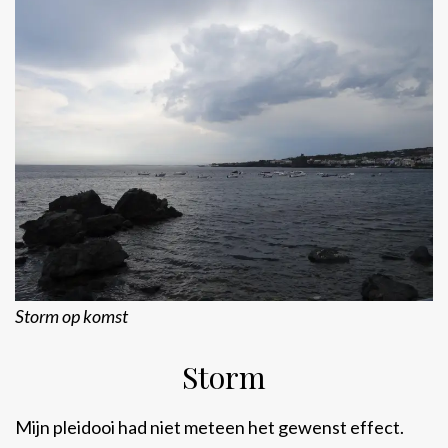
Storm op komst
Storm
Mijn pleidooi had niet meteen het gewenst effect.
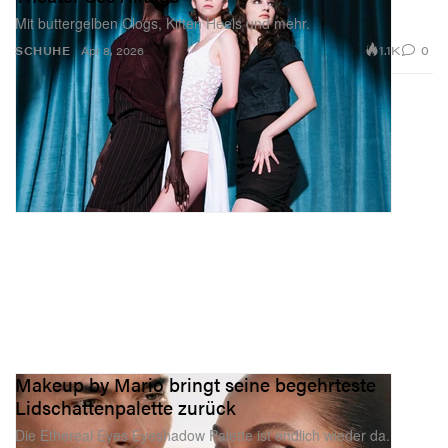
Mit buttergelben Clogs, Kitten Heels und mehr.
1.1K
0
SCHUHE
Apr 8, 2026
Makeup by Mario bringt seine begehrteste
Lidschattenpalette zurück
Die Ethereal Eyes Eyeshadow Palette ist endlich wieder da.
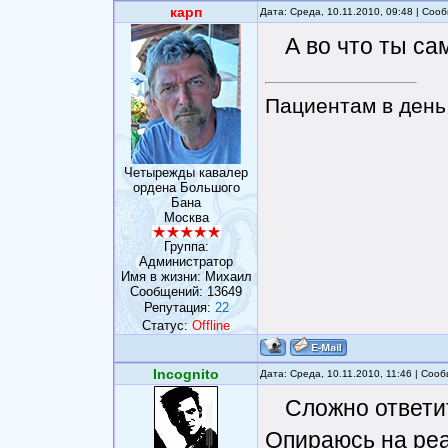
карп
Дата: Среда, 10.11.2010, 09:48 | Со
А во что ты с
Пациентам в день 
Четырежды кавалер
ордена Большого
Бана
Москва
Группа:
Администратор
Имя в жизни: Михаил
Сообщений:
13649
Репутация:
22
Статус:
Offline
Incognito
Дата: Среда, 10.11.2010, 11:46 | Со
Сложно ответит
Опираюсь на реа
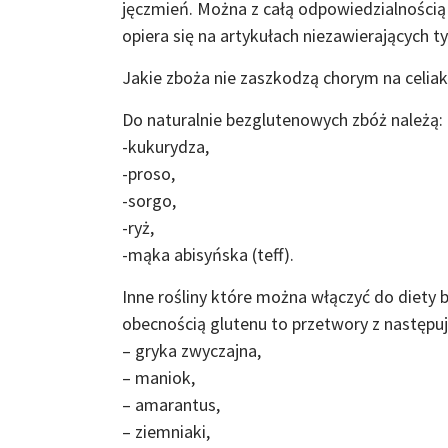
jęczmień. Można z całą odpowiedzialnością s
opiera się na artykułach niezawierających t
Jakie zboża nie zaszkodzą chorym na celiak
Do naturalnie bezglutenowych zbóż należą:
-kukurydza,
-proso,
-sorgo,
-ryż,
-mąka abisyńska (teff).
Inne rośliny które można włączyć do diety
obecnością glutenu to przetwory z następuj
– gryka zwyczajna,
– maniok,
– amarantus,
– ziemniaki,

Exercise goal: Omit the pictures, then output every record exactly as given.

Output of the exercise:
Storm op komst
Storm
Mijn pleidooi had niet meteen het gewenst effect.
Mit buttergelben Clogs, Kitten Heels und mehr.
1.1K
0
SCHUHE
Apr 8, 2026
Makeup by Mario bringt seine begehrteste
Lidschattenpalette zurück
Die Ethereal Eyes Eyeshadow Palette ist endlich wieder da.
карп
Дата: Среда, 10.11.2010, 09:48 | Со
А во что ты с
Пациентам в день 
Четырежды кавалер
ордена Большого
Бана
Москва
Группа:
Администратор
Имя в жизни: Михаил
Сообщений:
13649
Репутация:
22
Статус:
Offline
Incognito
Дата: Среда, 10.11.2010, 11:46 | Со
Сложно ответит
Опираюсь на реа
jęczmień. Można z całą odpowiedzialnością s
opiera się na artykułach niezawierających t
Jakie zboża nie zaszkodzą chorym na celiak
Do naturalnie bezglutenowych zbóż należą:
-kukurydza,
-proso,
-sorgo,
-ryż,
-mąka abisyńska (teff).
Inne rośliny które można włączyć do diety
obecnością glutenu to przetwory z następuj
– gryka zwyczajna,
– maniok,
– amarantus,
– ziemniaki,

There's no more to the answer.